Film by Kevin Kölsch and Dennis Widmyer

Pet Sematary is a 2019 American supernatural horror film directed by Kevin Kölsch and Dennis Widmyer from a screenplay by Jeff Buhler, based on the 1983 novel of the same name by Stephen King. It is the second film adaptation of the novel, following the 1989 film. It is the third installment in the Pet Sematary film series. The film stars Jason Clarke, Amy Seimetz and John Lithgow, and follows the Creed family, who discover a mysterious graveyard in the woods behind their new home capable of resurrecting the dead.

Talks for a new adaptation of Pet Sematary began in March 2010, with Matt Greenberg initially writing the screenplay. Lorenzo di Bonaventura and Steven Schneider were revealed to be producing the film with Juan Carlos Fresnadillo in talks to direct it. By December 2017, Paramount Pictures had greenlit the new film version of King's novel, with duo filmmakers Kölsch and Widmyer directing. Principal photography commenced in June 2018, in Montreal and Hudson, Quebec, Canada, and wrapped in August.

Pet Sematary premiered at South by Southwest on March 16, 2019, and was released in the United States on April 5, by Paramount Pictures. The film grossed over $113 million worldwide against a production budget of $20 million and received mixed reviews from critics.

A prequel, Pet Sematary: Bloodlines, premiered on October 6, 2023, on Paramount+.

==Plot==
Louis Creed, an ER doctor from Boston, Massachusetts, moves to the small town of Ludlow, Maine with his wife, Rachel, their two young children, Ellie and Gage, and Ellie's pet cat, Church.
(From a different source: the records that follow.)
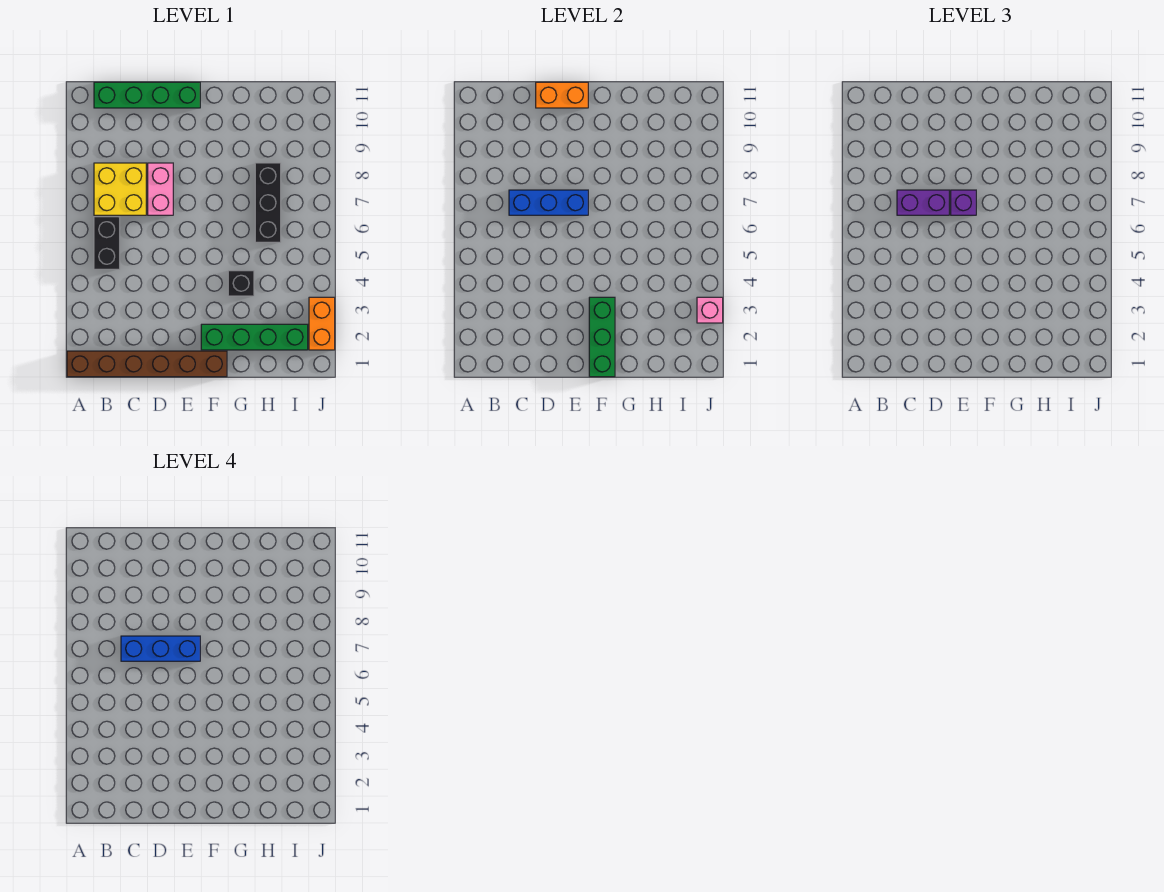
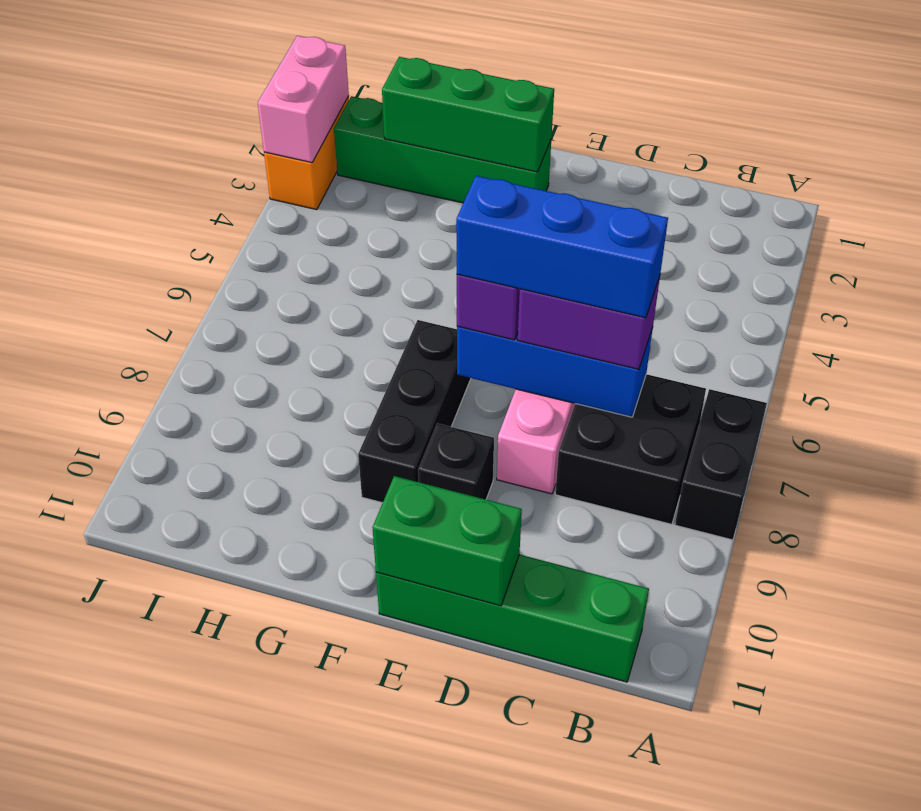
brown brick A1:F1 level 1 -> none
black brick B5:B6 level 1 -> black brick A7:A8 level 1
yellow brick B7:C8 level 1 -> black brick B7:C8 level 1
orange brick D11:E11 level 2 -> green brick D11:E11 level 2
green brick F1:F3 level 2 -> green brick F2:H2 level 2
black brick G4 level 1 -> black brick E9 level 1
black brick H6:H8 level 1 -> black brick F7:F9 level 1
pink brick J3 level 2 -> pink brick J2:J3 level 2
Exploring the woods, Rachel and Ellie stumble across a funeral procession of children taking a dead dog to a cemetery called "Pet Sematary". At the university hospital, Louis is left shaken after failing to save the life of Victor Pascow, a student who was fatally injured after being struck and dragged by a vehicle. He later experiences a vivid dream in which Victor leads him to the deadfall at the back of the cemetery and warns him not to "venture beyond". Louis awakens to find his feet and sheets caked in mud, suggesting that the events were more than just a nightmare.
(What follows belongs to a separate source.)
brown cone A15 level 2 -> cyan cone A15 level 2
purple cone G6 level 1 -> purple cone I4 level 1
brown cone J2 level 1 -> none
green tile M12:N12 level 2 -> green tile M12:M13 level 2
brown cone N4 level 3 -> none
On Halloween, Church is killed by a truck. Jud Crandall, their neighbor who has a soft spot for Ellie, takes Louis past the pet cemetery to an ancient burial ground to bury Church. The next day, Louis is stunned when Church returns home alive, though he is different: aggressive and violent, tearing apart a bird and eating it alive. Jud reveals to Louis that the burial ground brings things back from the dead and is believed to be inhabited by a spirit known as the Wendigo. He apologizes, having thought Church would return the same, and says that "sometimes dead is better". After Church attacks Gage, Louis tries to euthanize him but relents and decides to set him free in the wild.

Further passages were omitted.